One hundred seventy-six patients with a mean ISS 28 ± 13 could be included. MODS and SOFA score defined the incidence of MOF consistently (46.5 % vs. 52.3 %), while the Denver score defined MOF in 22.2 %. The MODS outperformed Denver- and SOFA score in predicting mortality (area under the curve/AUC: 0.83 vs. 0.67 vs. 0.72), but was inferior predicting the length of stay (AUC 0.71 vs.0.80 vs.0.82) and a prolonged time on mechanical ventilation (AUC 0.75 vs. 0.81 vs. 0.84). MODS and SOFA score were comparably sensitive and the Denver score more specific in all analyses.

CONCLUSIONS

All three scores have a comparable ability to predict the outcome in trauma patients including patients with severe traumatic brain injury (TBI).

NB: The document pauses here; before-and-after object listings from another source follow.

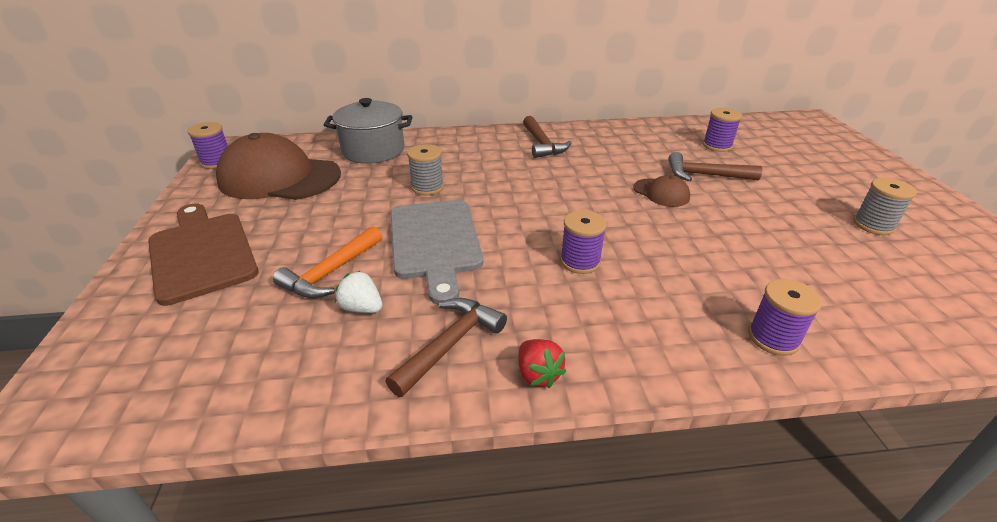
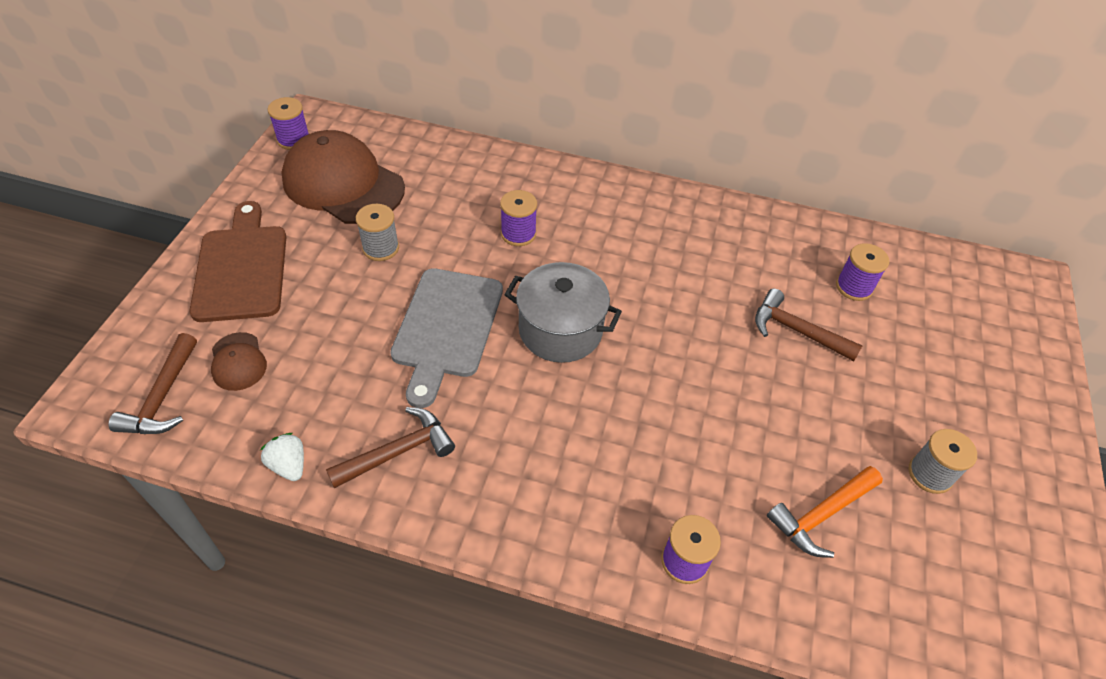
camera: 20 degrees right, 15 degrees up
(331, 272) = (338, 332): orange hammer -> orange hammer (821, 515)
(362, 308) = (346, 384): white strawberry -> white strawberry (289, 465)
(373, 150) = (452, 169): grey pot -> grey pot (560, 330)
(427, 187) = (479, 247): grey spool -> grey spool (381, 248)
(538, 374) = (451, 510): red strawberry -> none
(542, 144) = (642, 216): brown hammer -> brown hammer (163, 397)
(580, 261) = (568, 403): purple spool -> purple spool (518, 234)
(661, 193) = (722, 340): brown cap -> brown cap (238, 361)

Either score could be favored depending weather a higher sensitivity or specificity is targeted. The SOFA score showed the most balanced relation of sensitivity and specificity. The incidence of posttraumatic MOF relies decisively on the score applied. Therefore harmonizing the competing scores and definitions is desirable.

摘要

背景

多器官功能障碍和多器官衰竭(MOF)仍是重症创伤患者治疗中的主要并发症和挑战。目前研究中其发病率差异很大,这使得在危险因素、治疗建议和患者预后方面的可比性变得复杂。因此,我们分析了当前使用的评分系统,即多器官功能障碍评分(MODS)、丹佛评分和序贯器官衰竭评估(SOFA)评分,如何影响定义,并比较了这些评分的预测能力。

方法

从入住重症监护病房(ICU)超过48小时的重症创伤患者(损伤严重度评分[ISS]≥16,年龄≥16岁)的数据集中分别计算这些评分。使用受试者工作特征曲线比较创伤后第三天这些评分对资源需求测量和患者特定预后的预测能力。

结果

纳入了176例平均ISS为28±13的患者。MODS和SOFA评分对MOF发病率的定义一致(46.5%对52.3%),而丹佛评分定义的MOF发病率为22.2%。在预测死亡率方面,MODS优于丹佛评分和SOFA评分(曲线下面积/AUC:0.83对0.67对0.72),但在预测住院时间(AUC 0.71对0.80对0.82)和机械通气时间延长方面较差(AUC 0.75对0.81对0.84)。在所有分析中,MODS和SOFA评分的敏感性相当,而丹佛评分更具特异性。

结论

所有这三种评分在预测创伤患者(包括重度创伤性脑损伤[TBI]患者)的预后方面能力相当。根据目标是更高的敏感性还是特异性,可选择任一评分。SOFA评分显示出敏感性和特异性之间最平衡的关系。创伤后MOF的发病率在很大程度上取决于所应用的评分。因此,统一相互竞争的评分和定义是可取的。